Le moment de conscientisation à l’oral avec l’enseignant de la tâche accomplie est un moment crucial de la prise de conscience : “J’ai réussi donc j’ai progressé. Je n’ai pas réussi ? C’était peut-être trop dur donc je vais tenter une activité plus à ma portée sans oublier que j’ai pour objectif de réussir celle-ci à la fin.” Le cahier de réussite est aussi un outil pour répondre à la demande institutionnelle (les programmes) de construction d’un carnet de suivi des apprentissages à la maternelle. En effet, cet outil co-construit avec les collègues est rempli par l’enseignant à destination des parents mais aussi des élèves si on arrive à les rendre acteurs de leurs progrès. “Ce livret scolaire de la maternelle est donc plus imagée, construit en fonction de l’âge et non pas de la classe, personnalisé avec des photographies et conçu comme un chemin de progrès vers la fin de sa scolarité en maternelle” précise Julien Morillon. L’élève devient acteur, en collant avec l’enseignant les étiquettes des compétences validées et en coloriant son chemin de progrès. Chacun peut se rendre compte que les compétences sont plus globales en consultant son cahier de réussite et en faisant par exemple le constat suivant : “Je sais faire un encastrement car dans mon cahier de réussite, j’en ai fait plusieurs.” L’identification des progrès passe aussi par la parole de l’enseignant qui oralise le fruit de ses observations : “Tu peux coller cette étiquette car j’ai remarqué que tu tenais bien ton crayon. On va coller une photo de ta main tenant un crayon pour en attester.”
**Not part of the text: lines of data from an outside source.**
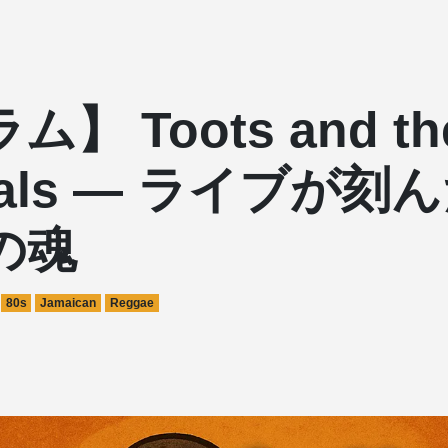
】 Toots and th
tals — ライブが刻
の魂
80s
Jamaican
Reggae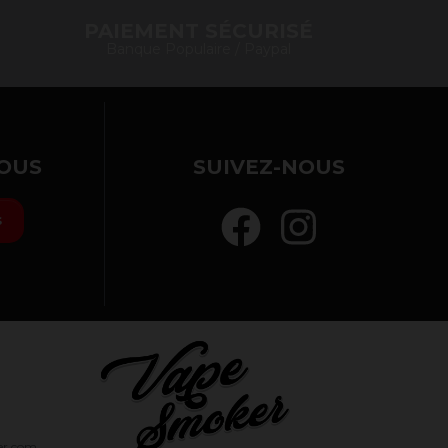
PAIEMENT SÉCURISÉ
Banque Populaire / Paypal
OUS
SUIVEZ-NOUS
s
er.com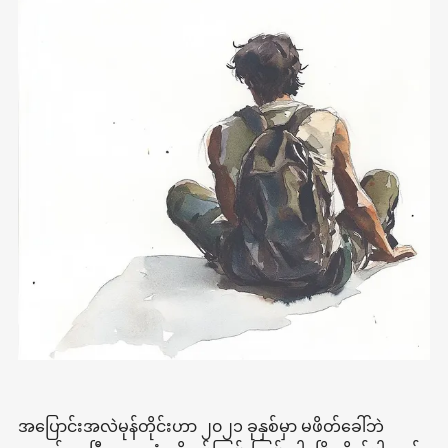
အပြောင်းအလဲမုန်တိုင်းဟာ ၂၀၂၁ ခုနှစ်မှာ မဖိတ်ခေါ်ဘဲ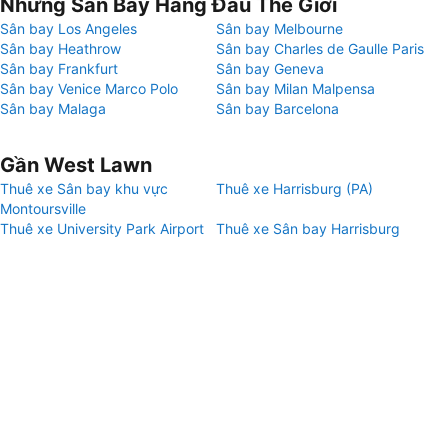
Những Sân Bay Hàng Đầu Thế Giới
Sân bay Los Angeles
Sân bay Melbourne
Sân bay Heathrow
Sân bay Charles de Gaulle Paris
Sân bay Frankfurt
Sân bay Geneva
Sân bay Venice Marco Polo
Sân bay Milan Malpensa
Sân bay Malaga
Sân bay Barcelona
Gần West Lawn
Thuê xe Sân bay khu vực
Thuê xe Harrisburg (PA)
Montoursville
Thuê xe University Park Airport
Thuê xe Sân bay Harrisburg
L’arbre de l’autonomie. Il s’agit d’un panneau personnel d’environ quarante centimètres sur soixante centimètres sur lequel seront collées au fur et à mesure de l’année des étiquettes d’autonomie : autonomie pratique (gestes quotidiens effectués en classe), autonomie intellectuelle…
À chaque forme d’autonomie correspond sa couleur.
Cet arbre symbolique rend concrets les attendus en termes d’autonomie et constitue un objet visuel qui affiche sur un document unique les multiples compétences acquises par les élèves. C’est un miroir de compétences que chacun va décorer, même si certains élèves auront besoin de plus de temps et d’un étayage renforcé pour atteindre l’objectif d’un arbre orné de toutes ses feuilles. L’objectif de cet arbre est de “percevoir que j’ai grandi et qu’en grandissant, je développe des compétences personnelles qui tendent à me rendre de plus en plus maître de mon corps, de mes apprentissages, de mes désirs, de ma vie” souligne Julien Morillon. Ces petites feuilles sont autocollantes, leur collage est irréversible, comme l’acquisition validée d’une compétence.
Le livre annuel de la classe. Chaque année, Julien produit un livre avec ses élèves sur les règles et la vie de la classe.
Ce livre, dont chacun récupère un exemplaire, est le fruit d’une réflexion et d’un travail collectif. Par exemple, le livre de cette année compile les activités quotidiennes de la classe. “Chaque illustration est un scan de réalisations d’élèves, explique Julien, puis on a légendé ensemble ces illustrations.” L’objet livre prend tout son sens et par cette réalisation collective, l'élève donne lui-même du sens à ses apprentissages. Et on sait l’importance de l’objet livre dans l’objectif d’apprendre à en lire tout seul au CP.